Ce texte a été écrit à l'occasion des XVèmes entretiens Jacques Cartier du 9 au 15 décembre 2002 à Lyon

Les artistes s'invitent aux jardins

Le festival entre cour et jardins propose à des artistes du spectacle d'utiliser des jardins comme espaces scénographiques. Ce projet fait suite à une première expérience, des artistes dans le jardin , menée par l'association Grand Public avec cinq plasticiens dans les jardins de Barbirey entre 1995 et 2000.
L'objectif commun de ces interventions est de développer des projets permettant la mise en valeur des uns par les autres, d'inventer un nouveau contexte de création.
La conjonction entre l'engouement d'un large public pour les jardins et la recherche de nouveau lieux par les artistes et les producteurs semble légitimer d'emblée le projet fondateur du festival.

Les artistes dans le jardin

Dans les jardins de Barbirey-sur-Ouche, des artistes dans le jardin nous a permis de définir les rôles des différentes parties prenantes, propriétaire, paysagiste, artistes et producteurs . Il s'agissait de concilier l'identité initiale des lieux avec les oeuvres des plasticiens, grâce à quoi les jardins ont été profondément et durablement transformés.
Ce programme a été mené a bien en partant de quelques principes simples, appliqués ensuite aux spectacles, quant à la garantie de l'intégration de chacune des oeuvres aux jardins : l'artiste doit sentir et comprendre les lieux, leur organisation, leur existence en tant qu'oeuvre : cela passe par la rencontre entre artistes et personnes qui font les jardins. Aux commanditaires de s'assurer alors de la bonne compréhension du projet, en particulier lors de la remise d'un cahier des charges à l'artiste et, éventuellement, d'organiser la mise en oeuvre des moyens qui le permettront (documentation, résidence, discussion, remise en cause de premières intentions,...). Les jardins contraignent ainsi la création et permettent en retour l'incorporation de l'oeuvre et son appropriation par l'ensemble des intervenants.

Ces transformations ont comme conséquence évidente, entre autres, de changer notre regard sur les jardins en les modifiant plastiquement. Mais cette métamorphose concerne aussi notre manière de voir et de vivre les jardins : en effet, si un jardin est un lieu de vie, oeuvre vivante qui se découvre en y vivant, tout intervenant est susceptible de transformer cette manière de voir, même si son intervention n'est que momentanée, ponctuelle, ne serait ce qu'en agissant sur notre mémoire. Les spectacles en jardins relèvent de ce principe.


Le producteur

Le travail de producteur de spectacle en jardin consiste alors a faire naître cette prise de conscience chez le concepteur, à l'accompagner ensuite jusqu'à la représentation. Ces objectifs sont d'autant plus facilement atteints que les jardins imposent très rapidement leurs propres règles du jeu, souvent communes avec celle du spectacle vivant, comme le rythme ou l'espace.

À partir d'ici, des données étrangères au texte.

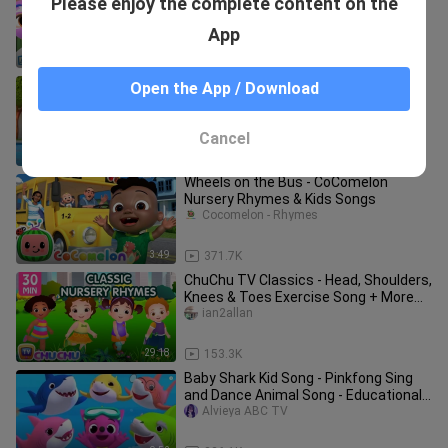
Please enjoy the complete content on the
Song | Little Angel Kids Songs
bili_1404528785
App
4:42
6.2K
Swimming Song_The Colors
Open the App / Download
Song_Cocomelon_ Entertainment
Channel
Entertainment Central
Cancel
1:07:04
19.6K
Wheels on the Bus - CoComelon
Nursery Rhymes & Kids Songs
Cocomelon - Rhymes
3:49
371.7K
ChuChu TV Classics - Head, Shoulders,
Knees & Toes Exercise Song + More
Popular Baby Nursery Rhymes
ian2allan
29:18
153.3K
Baby Shark Kid Song - Pinkfong Sing
and Dance Animal Song - Educational
Gameplay
Alvieya ABC TV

Ainsi, la maturation du projet artistique doit nécessairement commencer suffisamment tôt pour que l'artiste vive les temps du jardin et y adapte ceux de son intervention. Que ce soit à travers une saison ou une journée, les jardins commandent des transformations sensorielles qui conditionneront le déroulement du spectacle et sa perception. Un même type de démarche doit être fait avec l'étendue, le parcours, la dimension scénographique des jardins et avec les odeurs, les températures et humidités multiples.
Les sons, par exemple, doivent faire l'objet d'une attention toute particulière : chaque jardin, en tant que lieu clos, a sa propre identité sonore qui, quoiqu'il se passe, sera là le jour de la représentation ; et, situation exceptionnelle, aucune réverbération liée aux quatre murs ne se produit permettant l'obtention de son d'une limpidité rare.
Si le choix des artistes repose sur cette capacité à intégrer le temps et l'espace dans leurs spectacles, la singularité de tels lieux, par leur amplitude, leur vie et leur identité d'oeuvre à part entière, reste pour eux un défi.

Parfois, le fonctionnement des jardins vient contrarié l'idée même de représentation pensée, maîtrisée, comme lorsqu'un épiphénomènes survient – canards qui traversent le champ visuel en rythme et soufflent la vedette aux artistes. La conception du spectacle va obliger à prendre en compte tous les impondérables liés à la nature, tous les micros événements qui se produisent inévitablement et qui devront, si on souhaite faire oeuvre, être pris en compte par le spectacle. Au delà de la simple mise en garde de l'artiste contre ces événements qui risquent de survenir le jour de la représentation, et, en définitive, détruire le spectacle, il s'agit de l'intégrer aux jardins par sa simple présence bien pensée, comme un jardin qui ne peut se comprendre qu'habité.

Le rôle du producteur sera alors celui d'un guide qui incitera l'artiste à s'inviter dans les jardins.